Went up to my common Pasture, to give Directions about Trimming the Trees, i.e. lopping and Trimming the Walnuts and Oaks and felling the Pines and Savines and Hemlocks. An irregular, misshapen Pine will darken the whole scene in some Places. These I fell, without Mercy, to open the Prospect and let in the sun and air, that the other Wood may grow the faster and that Grass may get in for feed. I prune all the Trees I leave, Buttonwoods, Elmes, Maples, Oaks, Walnuts, Savines, Hemlocks and all. The Pines that grow in that Pasture are, i.e. the white Pines are, very knotty, crooked, unthrifty Things.—I am desirous of clearing out the Rocky Gutter, i.e. of clearing away the { 323 } Bushes and pruning all the Trees that we may see clearly the Course of the Water there and judge whether it is worth while to dig up the Rocks, and make a Ditch for the Water. And for another Reason too, vizt. to let in the sun and Air, because that rocky Gutter produces a great deal of Feed, which I would be glad to sweeten.
Afternoon, went to Major Crosbeys to see him execute a Codicil to his Will. The old Gentleman is very desirous that the Province should comply with the K[ing]’s Recommendation, to make up the Damages to the sufferers.1
1. The sufferers at the hands of the anti-Stamp Act mobs. A legislative grant was at length made for this purpose, but to the annoyance of Bernard and Hutchinson it was linked with amnesty for the rioters (Hutchinson, Massachusetts Bay, ed. Mayo, 3:113–115).

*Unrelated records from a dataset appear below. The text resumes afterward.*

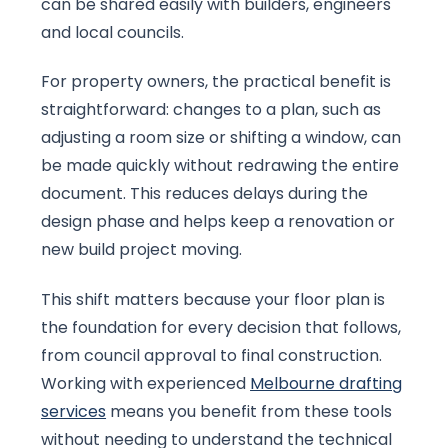
can be shared easily with builders, engineers
and local councils.
For property owners, the practical benefit is
straightforward: changes to a plan, such as
adjusting a room size or shifting a window, can
be made quickly without redrawing the entire
document. This reduces delays during the
design phase and helps keep a renovation or
new build project moving.
This shift matters because your floor plan is
the foundation for every decision that follows,
from council approval to final construction.
Working with experienced
Melbourne drafting
services
means you benefit from these tools
without needing to understand the technical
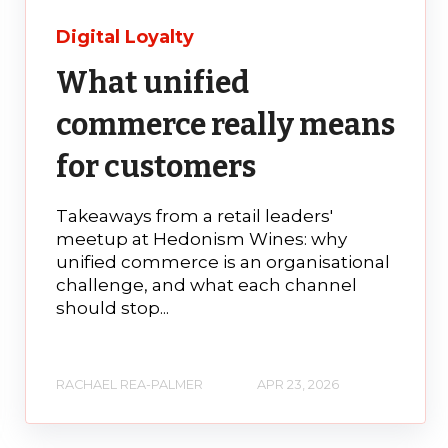
Digital Loyalty
What unified
commerce really means
for customers
Takeaways from a retail leaders'
meetup at Hedonism Wines: why
unified commerce is an organisational
challenge, and what each channel
should stop...
RACHAEL REA-PALMER
APR 23, 2026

Docno: ADMS-01-01-02-0010-0008-0006

Author: Adams, John
Date: 1766-11-08

1766. Novr. 8th. Saturday.

Fine Weather still.—Yesterday Clement Hayden came in to Major Crosbeys. He seem’d to hope, he said, that the Court would not vote to make up the Losses, but he heard to day that the King had requested it, and if that was true he knew not what to say. The K. had been so gracious, as to repeal the Stamp Act, and now to deny him such a Trifle would seem ungrateful and ungenerous. And it was our best Interest to be always in favour with him, and if we should refuse his request, it might be 10 times more damage to us, than to pay it. And He believed if this Town was to meet and to be fully informed, about it, they would not vote against it. In short Clem. talked like a reasonable Man. He said that, in all the Wars and all other Times, nothing ever happened that affected him like the Stamp Act. He said, if it had been insisted on, he knew it would not be born, and that he expected dismal scenes. The Repeal of it was great Joy, and he should be willing to do any Thing in Reason out of Duty to the K.
This Morning I asked John Clark some Questions, about it. He thinks if the King has requested it, it will be difficult to refuse it, but yet it will be hard upon us to pay it.

Docno: ADMS-01-01-02-0010-0008-0007

Author: Adams, John
Date: 1766-11-09

1766. Novr. 9. Sunday.

Fine Weather Yet. Heard Mr. Penniman all Day. Spent Evening with Dr. Savil.

Docno: ADMS-01-01-02-0010-0008-0008

Author: Adams, John
Date: 1766-11-10

Monday [10 November].

Rain. Kill’d Cow. Read chiefly in the American Gazeteers, which are a very valuable Magazine of american Knowledge.